* [Aim]:
List each line in the listing below that contains the word "hide". Case counts.

# # # #

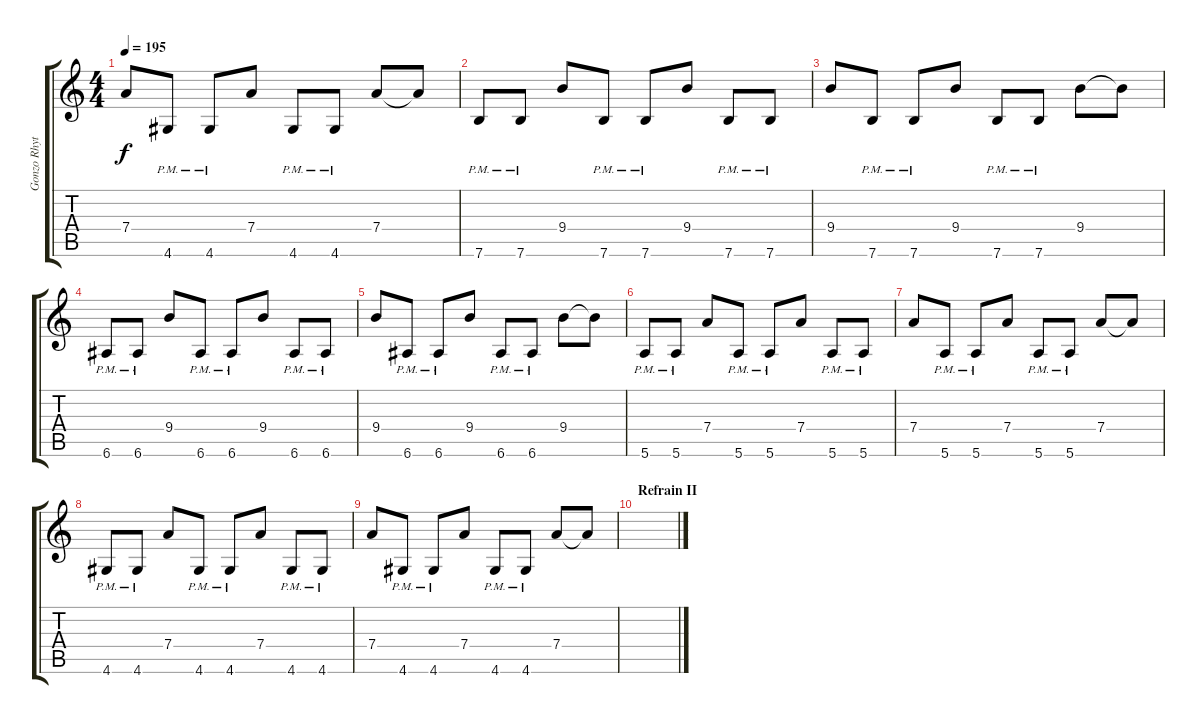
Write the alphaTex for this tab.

\track ("Gonzo Rhythm II" "Gonzo Rhyt") {instrument distortionguitar}
\staff {score tabs}
\tuning (E4 B3 G3 D3 A2 E2) {hide}
\ts (4 4)
\tempo 195
\clef g2
\ks c
7.4.8{dy f} 4.6{pm}.8 4.6{pm}.8 7.4.8 4.6{pm}.8 4.6{pm}.8 7.4.8 7.4{t}.8 |
7.6{pm}.8 7.6{pm}.8 9.4.8 7.6{pm}.8 7.6{pm}.8 9.4.8 7.6{pm}.8 7.6{pm}.8 |
9.4.8 7.6{pm}.8 7.6{pm}.8 9.4.8 7.6{pm}.8 7.6{pm}.8 9.4.8 9.4{t}.8 |
6.6{pm}.8 6.6{pm}.8 9.4.8 6.6{pm}.8 6.6{pm}.8 9.4.8 6.6{pm}.8 6.6{pm}.8 |
9.4.8 6.6{pm}.8 6.6{pm}.8 9.4.8 6.6{pm}.8 6.6{pm}.8 9.4.8 9.4{t}.8 |
5.6{pm}.8 5.6{pm}.8 7.4.8 5.6{pm}.8 5.6{pm}.8 7.4.8 5.6{pm}.8 5.6{pm}.8 |
7.4.8 5.6{pm}.8 5.6{pm}.8 7.4.8 5.6{pm}.8 5.6{pm}.8 7.4.8 7.4{t}.8 |
4.6{pm}.8 4.6{pm}.8 7.4.8 4.6{pm}.8 4.6{pm}.8 7.4.8 4.6{pm}.8 4.6{pm}.8 |
7.4.8 4.6{pm}.8 4.6{pm}.8 7.4.8 4.6{pm}.8 4.6{pm}.8 7.4.8 7.4{t}.8 |
\section ("" "Refrain II")
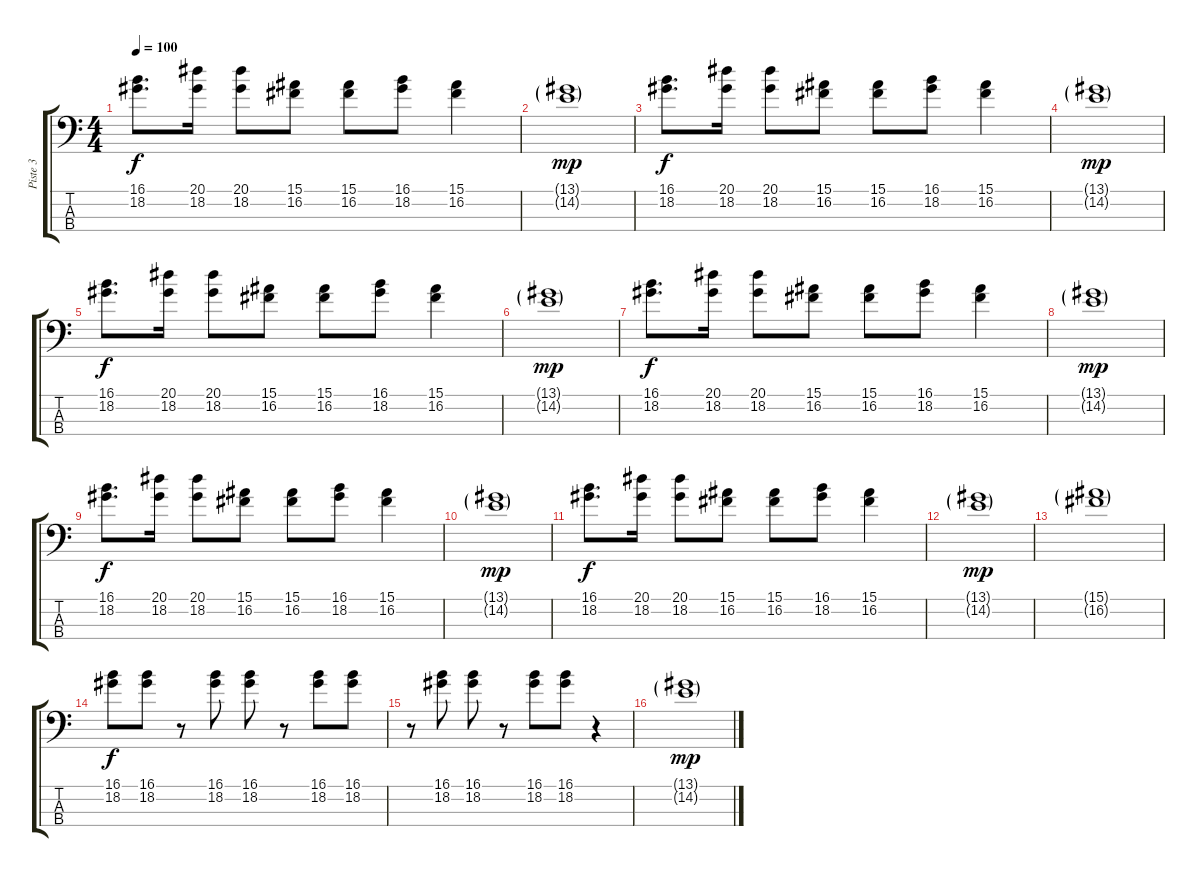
\track ("Piste 3" "Piste 3") {instrument electricbassfinger}
\staff {score tabs}
\tuning (G2 D2 A1 E1) {hide}
\ts (4 4)
\tempo 100
\clef f4
\ks c
(16.1 18.2).8{d dy f} (20.1 18.2).16 (20.1 18.2).8 (15.1 16.2).8 (15.1 16.2).8 (16.1 18.2).8 (15.1 16.2).4 |
(13.1{g} 14.2{g}).1{dy mp} |
(16.1 18.2).8{d dy f} (20.1 18.2).16 (20.1 18.2).8 (15.1 16.2).8 (15.1 16.2).8 (16.1 18.2).8 (15.1 16.2).4 |
(13.1{g} 14.2{g}).1{dy mp} |
(16.1 18.2).8{d dy f} (20.1 18.2).16 (20.1 18.2).8 (15.1 16.2).8 (15.1 16.2).8 (16.1 18.2).8 (15.1 16.2).4 |
(13.1{g} 14.2{g}).1{dy mp} |
(16.1 18.2).8{d dy f} (20.1 18.2).16 (20.1 18.2).8 (15.1 16.2).8 (15.1 16.2).8 (16.1 18.2).8 (15.1 16.2).4 |
(13.1{g} 14.2{g}).1{dy mp} |
(16.1 18.2).8{d dy f} (20.1 18.2).16 (20.1 18.2).8 (15.1 16.2).8 (15.1 16.2).8 (16.1 18.2).8 (15.1 16.2).4 |
(13.1{g} 14.2{g}).1{dy mp} |
(16.1 18.2).8{d dy f} (20.1 18.2).16 (20.1 18.2).8 (15.1 16.2).8 (15.1 16.2).8 (16.1 18.2).8 (15.1 16.2).4 |
(13.1{g} 14.2{g}).1{dy mp} |
(15.1{g} 16.2{g}).1 |
(16.1 18.2).8{dy f} (16.1 18.2).8 r.8 (16.1 18.2).8 (16.1 18.2).8 r.8 (16.1 18.2).8 (16.1 18.2).8 |
r.8 (16.1 18.2).8 (16.1 18.2).8 r.8 (16.1 18.2).8 (16.1 18.2).8 r.4 |
(13.1{g} 14.2{g}).1{dy mp}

# # # #

* [Response to the exercise]:
\tuning (E4 B3 G3 D3 A2 E2) {hide}
\tuning (G2 D2 A1 E1) {hide}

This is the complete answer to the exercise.